Common quadratic forms
xTAx(x, A)xAxT(x, A)
xTAx_solve(x, A, ...)
xTAx_qrsolve(x, A, tol = 1e-07, ...)
sandwich_solve(A, B, ...)
xTAx_eigen(x, A, tol = sqrt(.Machine$double.eps), ...)
a vector
a square matrix
additional arguments to subroutines
tolerance argument passed to the relevant subroutine
a square matrix
xTAx(): Evaluate \(x'Ax\) for vector \(x\) and square
matrix \(A\).
xAxT(): Evaluate \(xAx'\) for vector \(x\) and square
matrix \(A\).
xTAx_solve(): Evaluate \(x'A^{-1}x\) for vector \(x\) and
invertible matrix \(A\) using solve().
xTAx_qrsolve(): Evaluate \(x'A^{-1}x\) for vector \(x\) and
matrix \(A\) using QR decomposition and confirming that \(x\)

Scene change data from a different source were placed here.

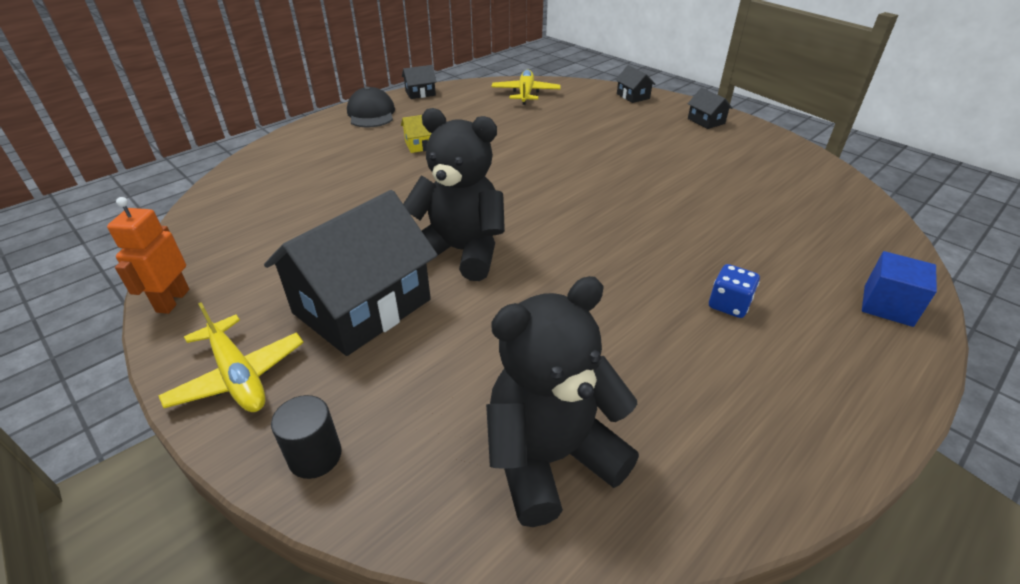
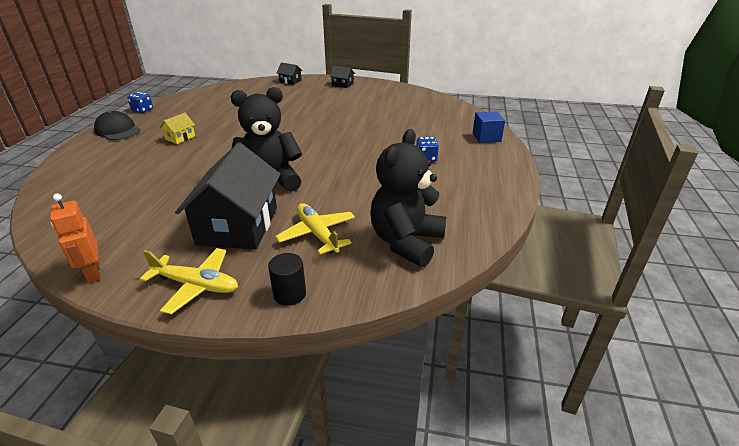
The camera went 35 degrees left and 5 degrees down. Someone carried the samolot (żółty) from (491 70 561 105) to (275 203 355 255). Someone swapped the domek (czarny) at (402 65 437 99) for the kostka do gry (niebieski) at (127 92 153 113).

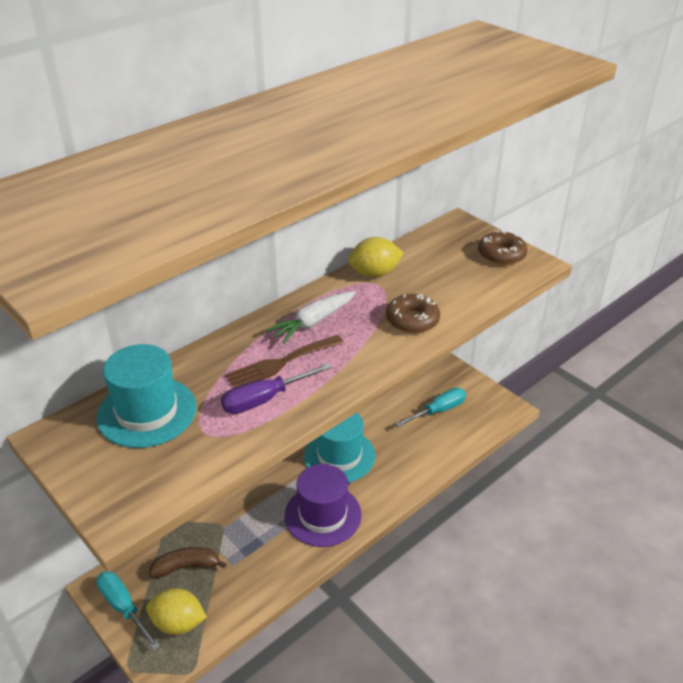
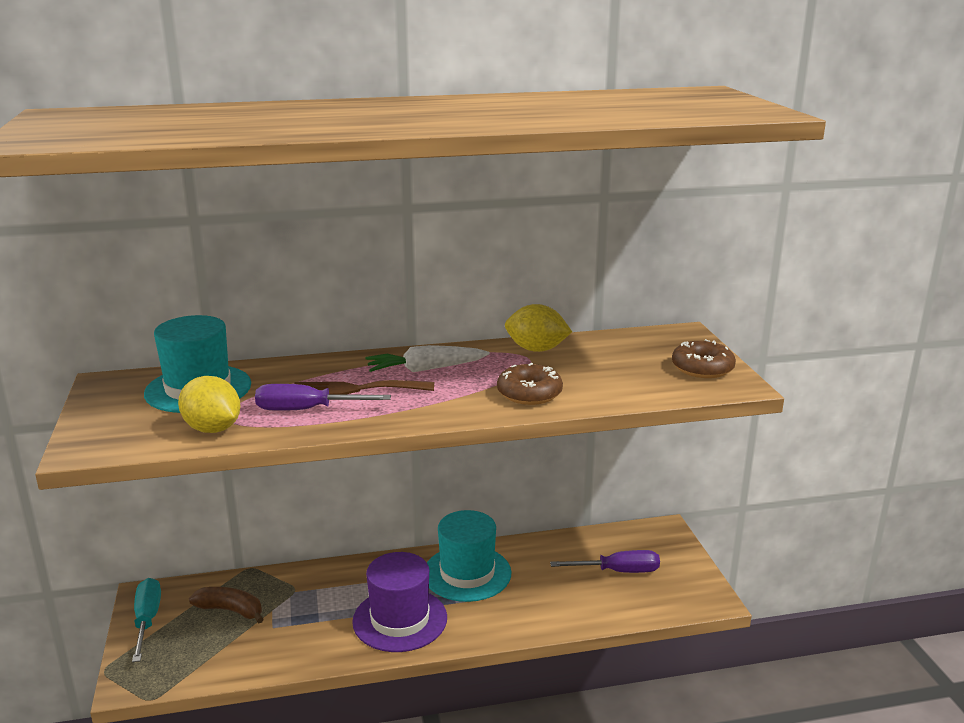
The camera went 30 degrees right and 15 degrees down. Someone carried the cytryna (żółty) from (146 588 207 635) to (178 376 240 433). Someone repainted the śrubokręt (turkusowy) at (395 388 466 427), which became the śrubokręt (fioletowy) at (550 550 660 573).

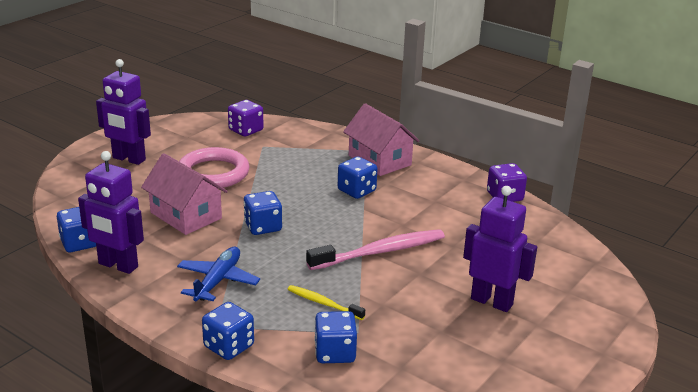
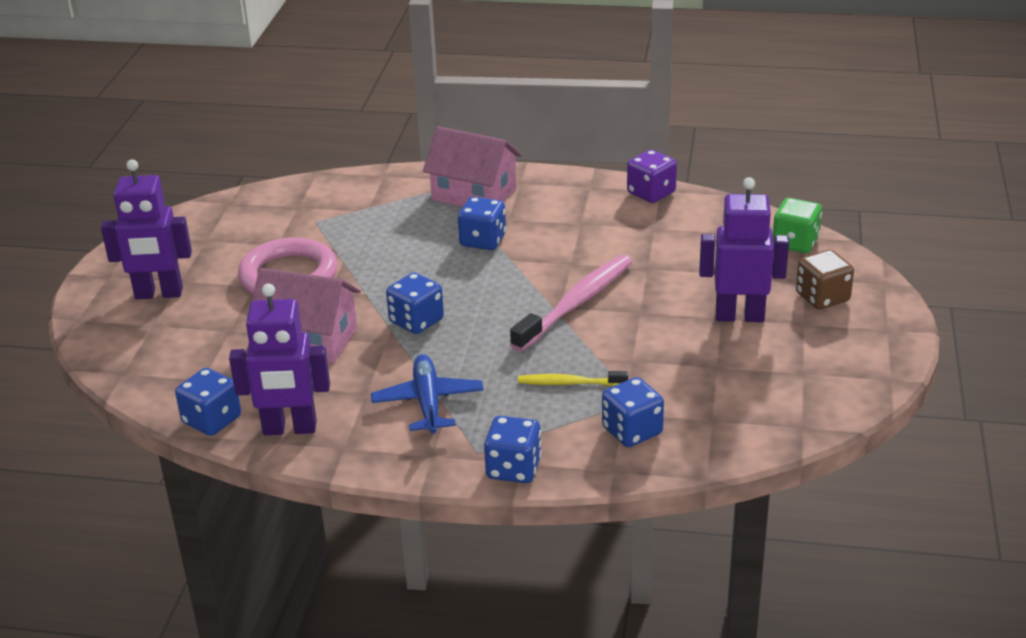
The camera went 25 degrees left and 5 degrees up. Someone took away the kostka do gry (fioletowy) at (228 100 264 136). Someone put down the kostka do gry (zielony) at (773 198 822 253). Someone put down the kostka do gry (brązowy) at (796 250 854 310).

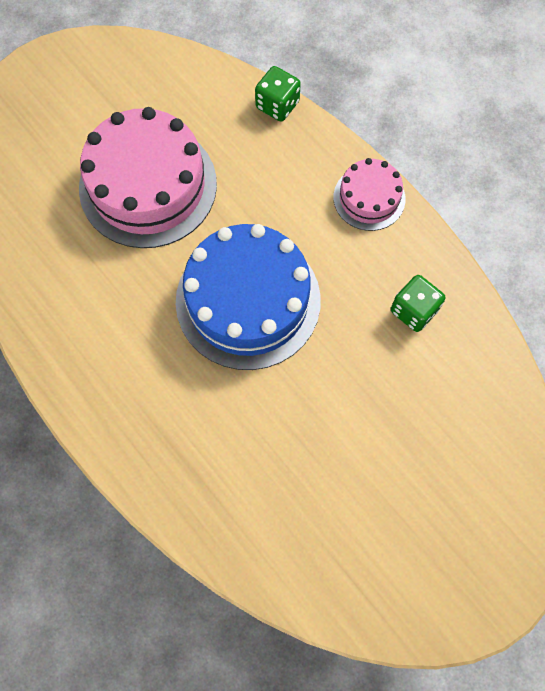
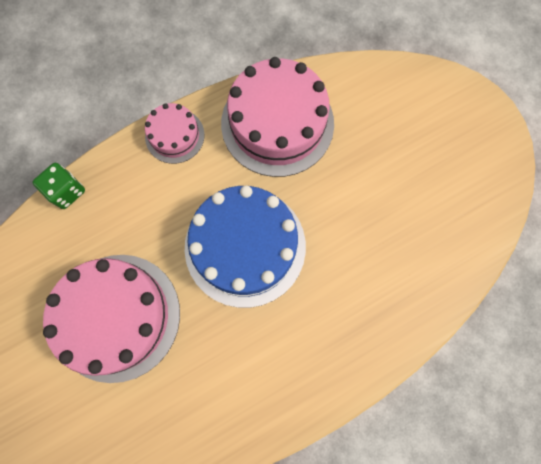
The camera went 80 degrees left and 5 degrees up. Someone swapped the kostka do gry (zielony) at (391 275 445 332) for the tort (różowy) at (221 57 334 177).

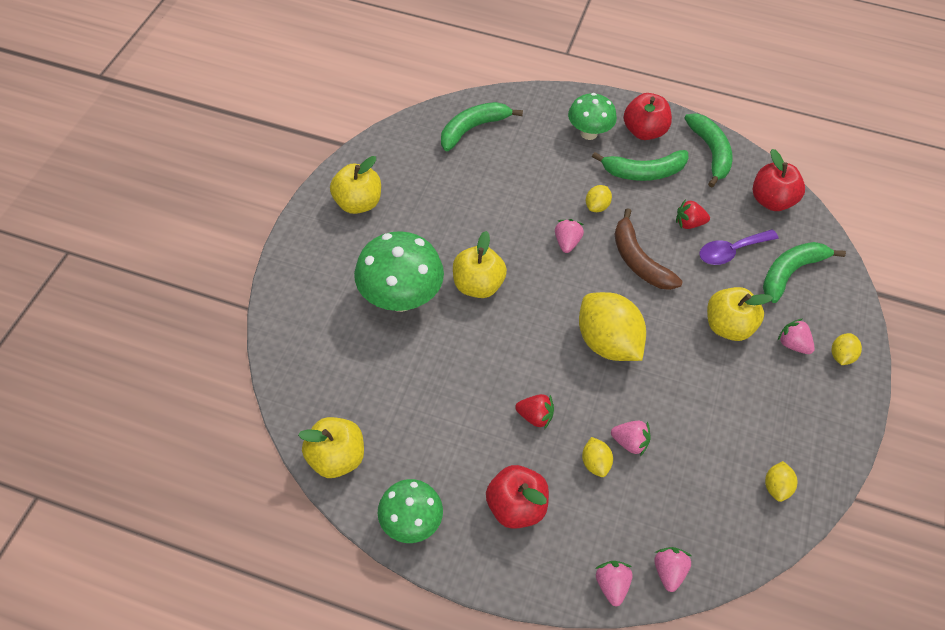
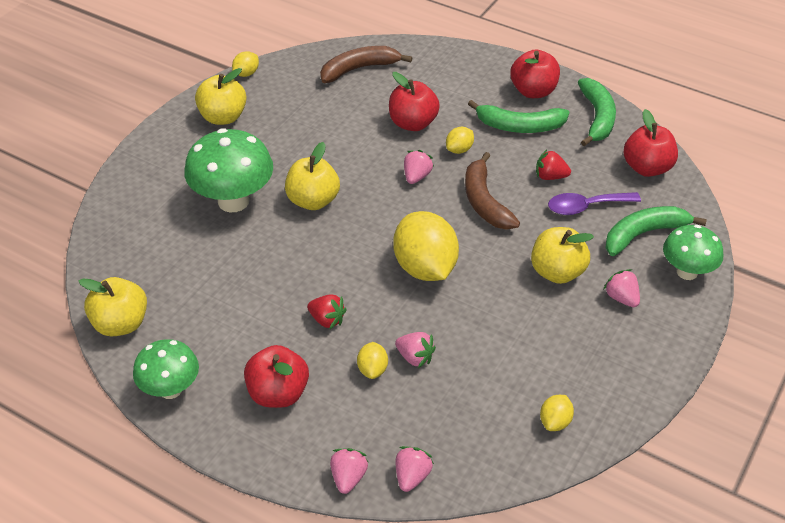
The camera went 15 degrees right and 10 degrees down. Someone put down the jabłko (czerwony) at (389 72 440 131). Someone carried the grzyb (zielony) from (568 93 617 140) to (663 225 723 280). Someone carried the cytryna (żółty) from (831 333 862 365) to (232 51 259 77). Someone repainted the banan (zielony) at (441 102 523 151), which became the banan (brązowy) at (320 46 412 83).

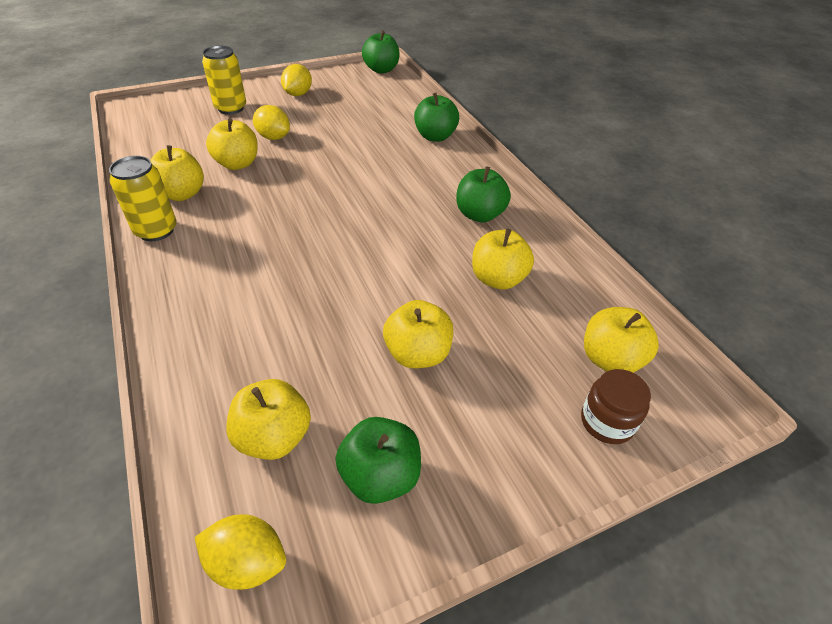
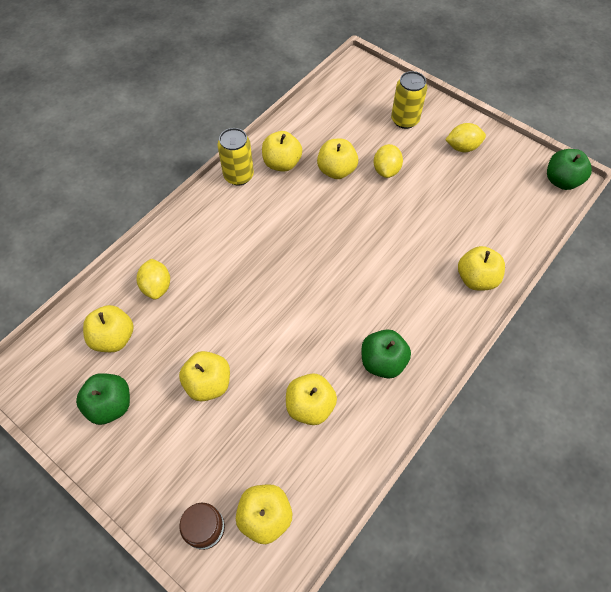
The camera went 65 degrees right and 15 degrees up. Someone carried the cytryna (żółty) from (195 514 286 590) to (137 258 170 300). Someone repainted the jabłko (zielony) at (414 92 459 142), which became the jabłko (żółty) at (458 246 505 291).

is in the span of \(A\) if \(A\) is singular; returns rank
and nullity as attributes just in case subsequent calculations
(e.g., hypothesis test degrees of freedom) are affected.
sandwich_solve(): Evaluate \(A^{-1}B(A')^{-1}\) for \(B\) a
square matrix and \(A\) invertible.
xTAx_eigen(): Evaluate \(x' A^{-1} x\) for vector \(x\) and
matrix \(A\) (symmetric, nonnegative-definite) via
eigendecomposition; returns rank and nullity as attributes
just in case subsequent calculations (e.g., hypothesis test
degrees of freedom) are affected.
Decompose \(A = P L P'\) for \(L\) diagonal matrix of eigenvalues and \(P\) orthogonal. Then \(A^{-1} = P L^{-1} P'\).
Substituting, $$x' A^{-1} x = x' P L^{-1} P' x = h' L^{-1} h$$ for \(h = P' x\).
These are somewhat inspired by emulator::quad.form.inv() and others.